Since $\overline{U}$ is closed in $K$, it has to be compact.

But $\overline{U}=[a_1,b_1]\times [a_2,b_2]\times [a_3,b_3]\times \mathbb{R}\times \mathbb{R}\times \mathbb{R}\times \cdots$ which is not compact.

So we can find a open covering

$$V=\{[a_1,b_1]\times [a_2,b_2]\times [a_3,b_3]\times (-j,j)\times \mathbb{R}\times \mathbb{R}\times \cdots\mid j\in \mathbb{N}\}$$

which doesn’t have a finite subcover.

Let $Y=X\cup \{\infty\}$. as a set.

Topology on $Y$:

$U\subseteq Y$ is open if and only if either

1. $U\subseteq X$ and $U$ is open in $X$. ($\infty\notin U$)
2. $Y-U\subseteq X$ and $Y-U$ with the subspace topology from $X$ is compact. ($\infty\in U$)

We need to show that there is a topology on $Y$ that satisfies the definition.

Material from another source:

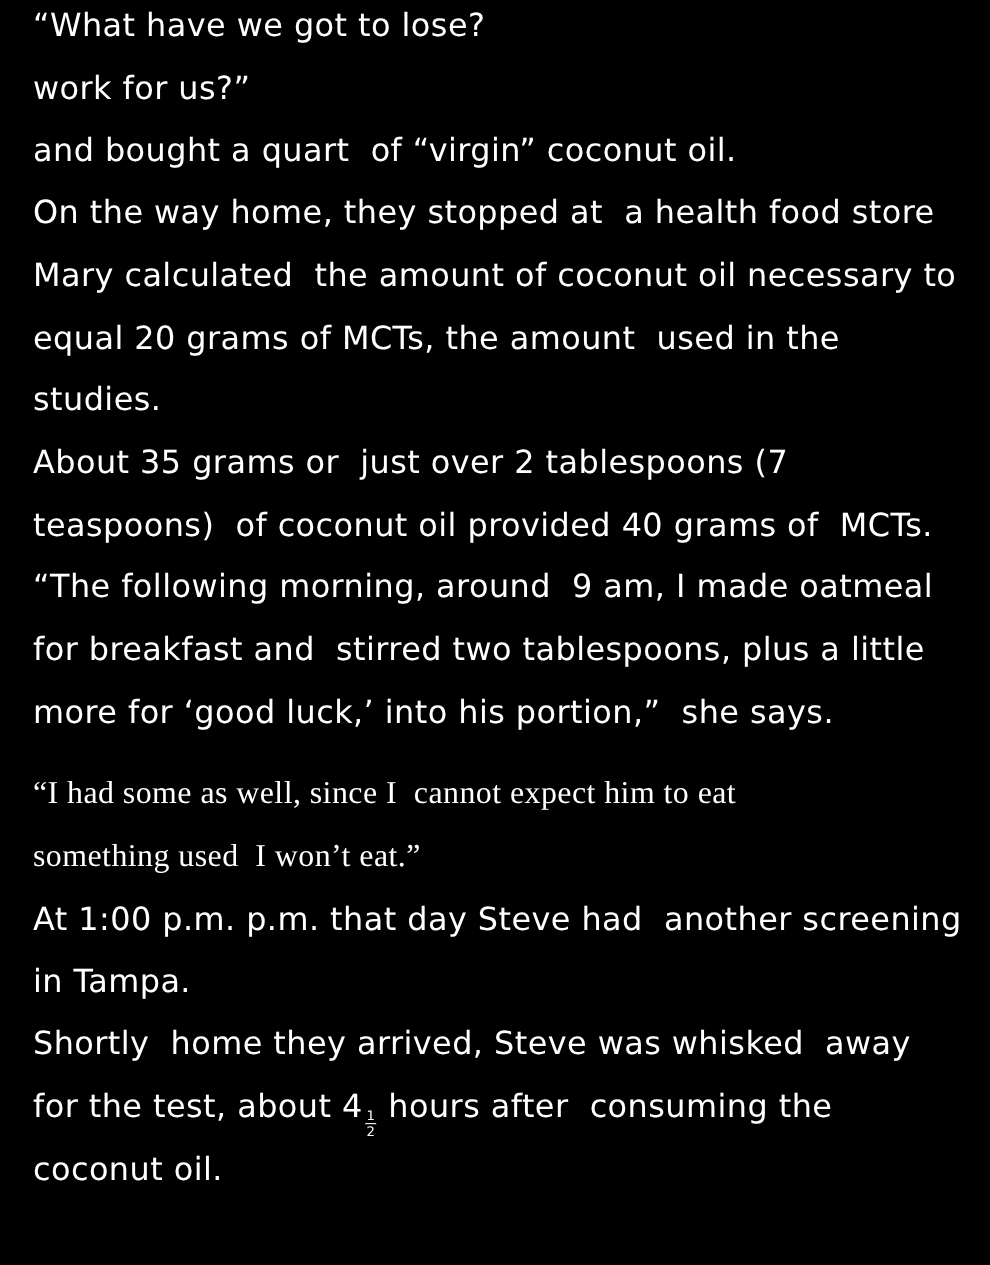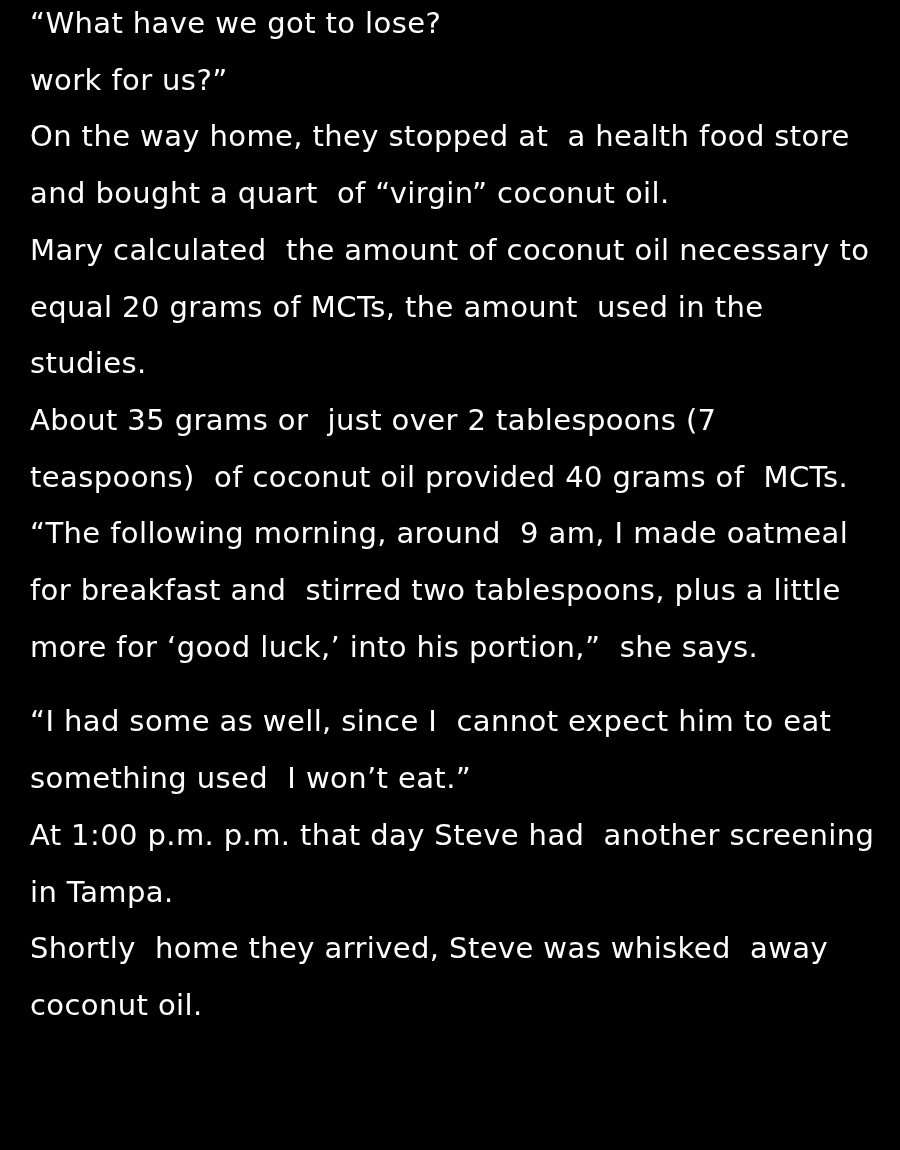"On the way home, they" div.line { order: before "and bought a quart of" -> after "and bought a quart of" }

1. $\emptyset\in \mathcal{T}$ because $\emptyset\subseteq X$, $Y\in \mathcal{T}$ because $Y-Y=\emptyset$ is compact.
2. This topology is closed with respect to finite intersections.
   Consider $U,U'\in \mathcal{T}$. Then $U\cap U'$ is open.

• Case 1: $\infty\notin U,U'$, then $U\cap U'$ is open in $X$.
• Case 2: $\infty\in U,U'$ both, then $Y-U$, $Y-U'$ with subspace topology from $X$ are compact. Note that $Y-(U\cap U')=(Y-U)\cup (Y-U')$ is compact.
• Case 3: $\infty\in U$ but not $U'$, then $Y-U$ with subspace topology from $X$ is compact. So $Y-U\subseteq X$ is compact, and $U'\subseteq X$ is open. And $Y-U\subseteq X$ is closed because $X$ is Hausdorff. and $Y-U\subseteq X$ is compact. So $U\cap U'$ is open in our topology.

Consider $X=(0,1)$, we can build $Y=(0,1)\cup \{\infty\}=S^1$.

First we prove the uniqueness of $f$.

$Y=X\cup \{\infty\}$.

$Y'=X\cup \{\infty'\}$.

the function $f:Y\to Y'$ is defined $f(x)=x$ for $x\in X$ and $f(\infty)=\infty$.

We show that $f$ is a homeomorphism.

If $f$ is clearly a bijection, we need to show $U\subseteq Y$ is open if and only if $f(U)\subseteq Y'$ is open.

1. Suppose $U\subseteq Y$ is open.

Case 1, $\infty\notin U$, so $U\subseteq X$. (Note $X$ is in $Y$) is open. $\{\infty'\}$ is closed in $Y'$ (since $Y'$ is Hausdorff). $f(U)=U\subseteq X$ (Note $X$ is in $Y'$) is open. So $U\subseteq X'$ is open.

Case 2, $\infty\in U$.

Since $U\subseteq Y$ is open, then $Y-U$ is closed. Note that $Y-U$ is closed in $Y$ and $Y$ is Hausdorff. So $Y-U$ is also compact.

Since $\infty\in U$, then $Y-U\subseteq X$.

This implies that $f(Y-U)\subseteq X\subset Y'$ is also compact.

Since $Y-U\subseteq Y'$ and $Y'$ is Hausdorff, then $Y-U\subseteq Y'$ is closed.

So $f(U)=U\subseteq Y'$ is open.

2. Suppose $f(U)\subseteq Y'$ is open.